CALCRIM No. 3402, reads, in part, “The defendant is not guilty of [insert crime(s)] if (he/she) acted under duress. The defendant acted under duress if, because of threat or menace, (he/she) believed that (his/her/ [or] someone else’s) life would be in immediate danger if (he/she) refused a demand or request to commit the crime[s]. The demand or request may have been express or implied.”
CALCRIM No. 3403 reads, in part, “The defendant is not guilty of [insert crime(s)] if (he/she) acted because of legal necessity. [¶] In order to establish this defense, the defendant must prove that: [¶] 1. (He/She) acted in an emergency to prevent a significant bodily harm or evil to (himself/herself/ [or] someone else); [¶] 2. (He/She) had no adequate legal alternative; [¶] 3. The defendant’s acts did not create a greater danger than the one avoided; [¶] 4. When the defendant acted, (he/she) actually believed that the act was necessary to prevent the threatened harm or evil; [¶] 5. A reasonable person would also have believed that the act was necessary under the circumstances; [¶] AND [¶] 6. The defendant did not substantially contribute to the emergency.”
On appeal, Howard claims that he requested instruction on “self-defense” and argues that he had a right to instructions on both self-defense and imperfect self-defense, but he cites nothing in the record showing a request for either. The rules of court require “[e]ach brief” to “[s]upport any reference to a matter in the record by a citation to the volume and page number of the record where the matter appears.” (Cal. Rules of Court, rules 8.204(a)(1)(C), 8.360(a).) In the interest of judicial efficiency, we adjudicate his arguments on the merits without addressing the Attorney General’s forfeiture argument. Likewise in the interest of judicial efficiency, we adjudicate Howard’s arguments on the merits as to the attempted murder and the assault alike despite arguable shortcomings in the record.

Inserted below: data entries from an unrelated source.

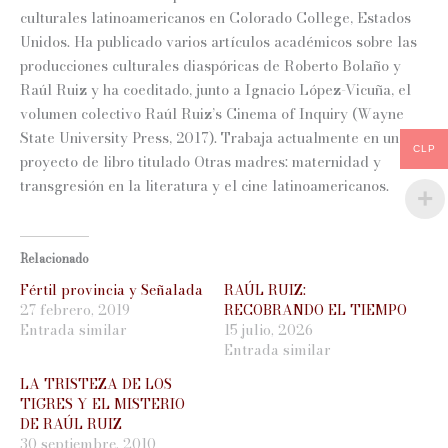
culturales latinoamericanos en Colorado College, Estados
Unidos. Ha publicado varios artículos académicos sobre las
producciones culturales diaspóricas de Roberto Bolaño y
Raúl Ruiz y ha coeditado, junto a Ignacio López-Vicuña, el
volumen colectivo Raúl Ruiz’s Cinema of Inquiry (Wayne
State University Press, 2017). Trabaja actualmente en un
CLP
proyecto de libro titulado Otras madres: maternidad y
transgresión en la literatura y el cine latinoamericanos.
Relacionado
Fértil provincia y Señalada
RAÚL RUIZ:
27 febrero, 2019
RECOBRANDO EL TIEMPO
Entrada similar
15 julio, 2026
Entrada similar
LA TRISTEZA DE LOS
TIGRES Y EL MISTERIO
DE RAÚL RUIZ
30 septiembre, 2010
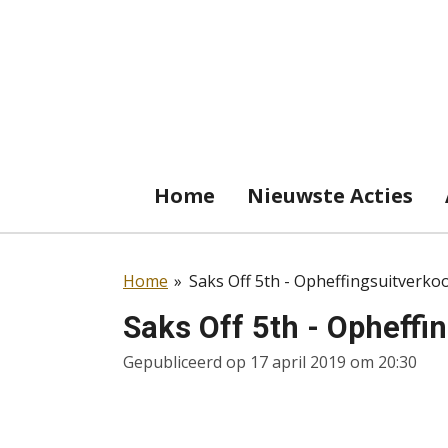
Ga
direct
naar
de
hoofdinhoud
Home
Nieuwste Acties
Home
»
Saks Off 5th - Opheffingsuitverko
Saks Off 5th - Opheffi
Gepubliceerd op 17 april 2019 om 20:30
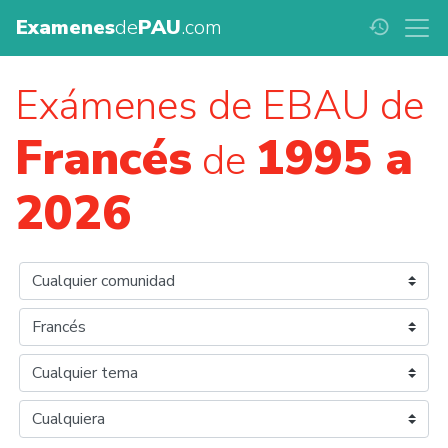
Examenes
de
PAU
.com
history
Exámenes de EBAU de
Francés
1995 a
de
2026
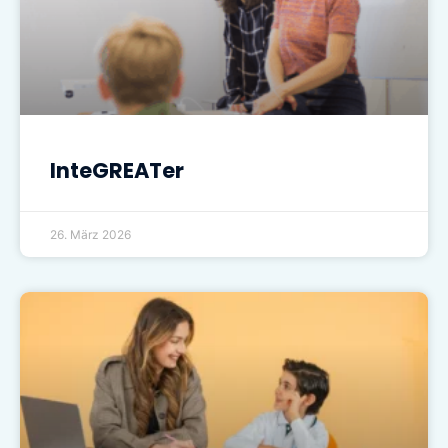
InteGREATer
26. März 2026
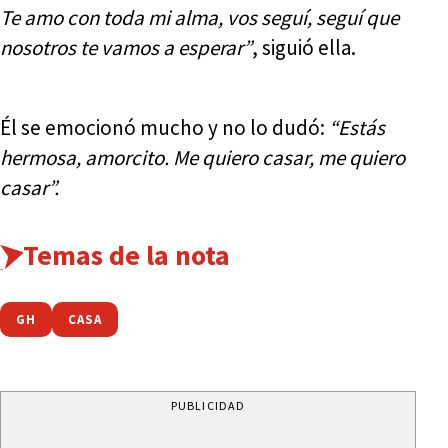
Te amo con toda mi alma, vos seguí, seguí que
nosotros te vamos a esperar”
, siguió ella.
Él se emocionó mucho y no lo dudó:
“Estás
hermosa, amorcito. Me quiero casar, me quiero
casar”.
Temas de la nota
GH
CASA
PUBLICIDAD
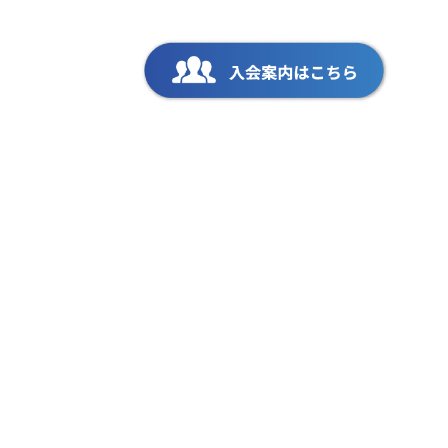
会員専用ページ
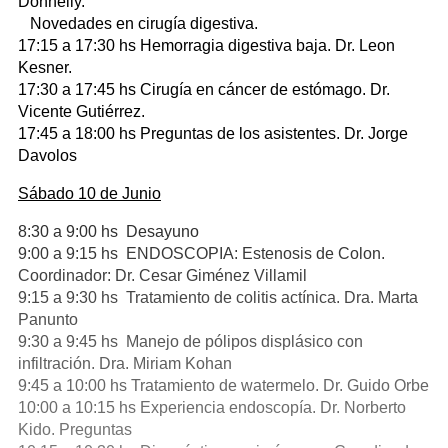
Donnelly.
Novedades en cirugía digestiva.
17:15 a 17:30 hs Hemorragia digestiva baja. Dr. Leon
Kesner.
17:30 a 17:45 hs Cirugía en cáncer de estómago. Dr.
Vicente Gutiérrez.
17:45 a 18:00 hs Preguntas de los asistentes. Dr. Jorge
Davolos
Sábado 10 de Junio
8:30 a 9:00 hs Desayuno
9:00 a 9:15 hs ENDOSCOPIA: Estenosis de Colon.
Coordinador: Dr. Cesar Giménez Villamil
9:15 a 9:30 hs Tratamiento de colitis actínica. Dra. Marta
Panunto
9:30 a 9:45 hs Manejo de pólipos displásico con
infiltración. Dra. Miriam Kohan
9:45 a 10:00 hs Tratamiento de watermelo. Dr. Guido Orbe
10:00 a 10:15 hs Experiencia endoscopía. Dr. Norberto
Kido. Preguntas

As to the evidence at issue, the rule is settled that a defendant has a right “to present all relevant evidence of significant probative value to his [or her] defense.” (People v. Reeder (1978) 82 Cal.App.3d 543, 553, citing Chambers v. Mississippi (1973) 410 U.S. 284, italics in original.) Howard cites no persuasive authority at all, however, in support of his argument that the evidence at issue was either relevant or of significant probative value to his defense. Since every brief should contain a legal argument with a citation of authorities on points made, the reviewing court may treat as waived a point on which none is furnished. (People v. Stanley (1995) 10 Cal.4th 764, 793 (Stanley).) We do so here.
As to the instructions at issue, the rule is settled that, “‘“even in the absence of a request, the trial court must instruct on the general principles of law relevant to the issues raised by the evidence.”’” (People v. Breverman (1998) 19 Cal.4th 142, 154, italics added.) Howard cites no persuasive authority at all, however, in support of his argument that the instructions at issue were relevant to the issues raised by the evidence. Since every brief should contain a legal argument with a citation of authorities on points made, and since the reviewing court may treat as waived a point on which none is furnished, we again do so here. (Stanley, supra, 10 Cal.4th at p. 793.)
DISPOSITION
The judgment is affirmed.
WE CONCUR: Cornell, Acting P.J., Dawson, J.